Article:
──────
Re: bread feels like a damp sponge when cooked!
Do you have a scale in your kitchen?  If you can weigh the flour and water,
you might find that your hydration is very high, as a previous poster noted.
I make a bread at 100% hydration, but it's more like a batter.  Where is the
salt?  a loaf this size should take 1-2 teaspoons salt, depending on your
likes.

What do you bake the bread in?  If it's a very high hydration bread and you
attempt a boule, you could well have a wet interior.  Try making the bread
into a flat bread shape, like a foccacia.  I literally pour my 100% dough
onto a greased sheet and bake it.  My experience is that high hydration
breads are tricky to make in large, high loaves, because it's difficult to
get complete baking before the crust burns.  In some cases I use an aluminum
(aluminium, to the people who speak British <g>)  foil tent over the top to
slow down the browning.
──────
Given material:

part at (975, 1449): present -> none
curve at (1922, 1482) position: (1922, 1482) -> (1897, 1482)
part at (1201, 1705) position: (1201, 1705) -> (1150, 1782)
──────
Work instructions:
1) Can you copy the bread post word for word, between "I make a bread" and "down the browning.", inclusive?
2) How would you sum up the bread post in two sentences?
This data was taken from a different source than the text above.

Results:
1)
I make a bread at 100% hydration, but it's more like a batter.  Where is the
salt?  a loaf this size should take 1-2 teaspoons salt, depending on your
likes.

What do you bake the bread in?  If it's a very high hydration bread and you
attempt a boule, you could well have a wet interior.  Try making the bread
into a flat bread shape, like a foccacia.  I literally pour my 100% dough
onto a greased sheet and bake it.  My experience is that high hydration
breads are tricky to make in large, high loaves, because it's difficult to
get complete baking before the crust burns.  In some cases I use an aluminum
(aluminium, to the people who speak British <g>)  foil tent over the top to
slow down the browning.

2) The post suggests weighing the flour and water, since the dough's hydration may be very high, and says a loaf that size should take 1–2 teaspoons of salt. Because very high hydration bread baked as a large, high loaf can stay wet inside before the crust burns, it recommends a flat bread shape or a foil tent over the top to slow the browning.